EXERCISE:
The passage below on US superbases in Iraq says what troops can do from those bases. List each of those actions.

GIVEN PASSAGE:
────────────────────
Americablog has a new commentator, AJ, who is a former DoD intelligence officer -- his first post is titled Iraq: Bush's plan for victory is really a plan for politics and it confirms what I had thought was happening with US troops in Iraq -- they're sounding retreat and pulling back to their super-"forts", leaving the Iraqi people to fight among themselves or starve or whatever.
Despite incessant rhetoric about the "Plan for Victory," and indefensible claims of improvement from his administration, Bush is quietly pursuing a "Plan for Politics" in Iraq by slowly but surely moving troops out of populated areas and into so-called superbases. These few huge bases, virtual mini-cities with tens of thousands of troops, are in isolated areas, meaning the troops have little ability (or responsibility) to affect daily life in Iraq.But they're not going to surrender, oh no, not at all. Sid Bluemthal updates us on where Bush is coming from these days:
This strategy clearly shows that the Administration has given up on true counter-insurgency tactics, which necessitate working with and among the people, and instead defaulted to focusing on preventing full-scale civil war and total governmental collapse. From the superbases, troops can deploy to stop major conflict, perform targeted strikes, and make large shows of force when necessary, but cannot regularly engage the population.
────────────────────
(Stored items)
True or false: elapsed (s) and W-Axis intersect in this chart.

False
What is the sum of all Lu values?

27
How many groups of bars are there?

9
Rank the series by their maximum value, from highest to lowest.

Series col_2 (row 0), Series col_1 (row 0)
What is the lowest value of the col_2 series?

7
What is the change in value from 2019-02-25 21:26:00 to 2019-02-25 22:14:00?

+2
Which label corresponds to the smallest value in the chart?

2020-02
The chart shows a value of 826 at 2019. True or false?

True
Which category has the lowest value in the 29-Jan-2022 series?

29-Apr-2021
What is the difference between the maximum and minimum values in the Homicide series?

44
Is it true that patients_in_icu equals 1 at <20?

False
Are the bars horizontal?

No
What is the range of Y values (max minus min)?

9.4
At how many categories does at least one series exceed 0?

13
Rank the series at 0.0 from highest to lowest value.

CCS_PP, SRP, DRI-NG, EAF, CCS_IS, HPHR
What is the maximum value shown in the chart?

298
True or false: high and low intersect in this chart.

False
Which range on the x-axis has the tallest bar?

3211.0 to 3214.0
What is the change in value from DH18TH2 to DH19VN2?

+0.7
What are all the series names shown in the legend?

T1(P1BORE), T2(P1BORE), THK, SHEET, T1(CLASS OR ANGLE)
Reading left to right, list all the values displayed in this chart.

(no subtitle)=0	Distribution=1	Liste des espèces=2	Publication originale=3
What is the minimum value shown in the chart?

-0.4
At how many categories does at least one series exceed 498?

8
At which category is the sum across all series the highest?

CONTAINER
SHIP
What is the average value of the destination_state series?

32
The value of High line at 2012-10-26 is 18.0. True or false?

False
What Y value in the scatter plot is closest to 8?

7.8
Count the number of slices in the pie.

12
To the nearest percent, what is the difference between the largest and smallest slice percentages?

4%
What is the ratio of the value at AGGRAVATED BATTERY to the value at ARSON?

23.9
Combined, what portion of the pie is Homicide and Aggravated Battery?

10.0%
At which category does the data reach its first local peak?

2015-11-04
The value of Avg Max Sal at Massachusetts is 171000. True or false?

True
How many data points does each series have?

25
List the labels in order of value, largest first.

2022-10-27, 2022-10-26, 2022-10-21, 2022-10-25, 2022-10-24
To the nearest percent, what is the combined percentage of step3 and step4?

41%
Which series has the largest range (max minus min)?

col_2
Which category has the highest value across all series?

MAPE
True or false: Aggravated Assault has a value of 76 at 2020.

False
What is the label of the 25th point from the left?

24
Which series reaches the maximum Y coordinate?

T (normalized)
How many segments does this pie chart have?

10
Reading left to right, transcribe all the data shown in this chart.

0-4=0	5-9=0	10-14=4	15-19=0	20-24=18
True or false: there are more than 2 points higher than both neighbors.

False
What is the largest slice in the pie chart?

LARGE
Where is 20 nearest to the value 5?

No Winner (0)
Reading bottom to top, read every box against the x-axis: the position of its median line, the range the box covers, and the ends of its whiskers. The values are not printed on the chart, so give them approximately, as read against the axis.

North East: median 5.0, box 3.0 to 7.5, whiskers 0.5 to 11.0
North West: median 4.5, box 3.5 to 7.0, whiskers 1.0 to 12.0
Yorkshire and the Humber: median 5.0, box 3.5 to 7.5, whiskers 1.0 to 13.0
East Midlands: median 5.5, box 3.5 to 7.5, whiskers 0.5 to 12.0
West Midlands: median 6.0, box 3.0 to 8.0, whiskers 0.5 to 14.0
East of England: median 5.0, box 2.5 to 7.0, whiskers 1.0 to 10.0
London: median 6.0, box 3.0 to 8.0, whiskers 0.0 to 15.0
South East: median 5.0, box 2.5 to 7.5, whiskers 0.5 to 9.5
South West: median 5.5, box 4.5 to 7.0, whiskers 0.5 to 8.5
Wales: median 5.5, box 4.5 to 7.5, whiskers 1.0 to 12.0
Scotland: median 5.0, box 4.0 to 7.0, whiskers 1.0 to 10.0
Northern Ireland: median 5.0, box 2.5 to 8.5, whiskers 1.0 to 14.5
────────────────────
WRITTEN RESPONSE:
- Deploy to stop major conflict
- Perform targeted strikes
- Make large shows of force when necessary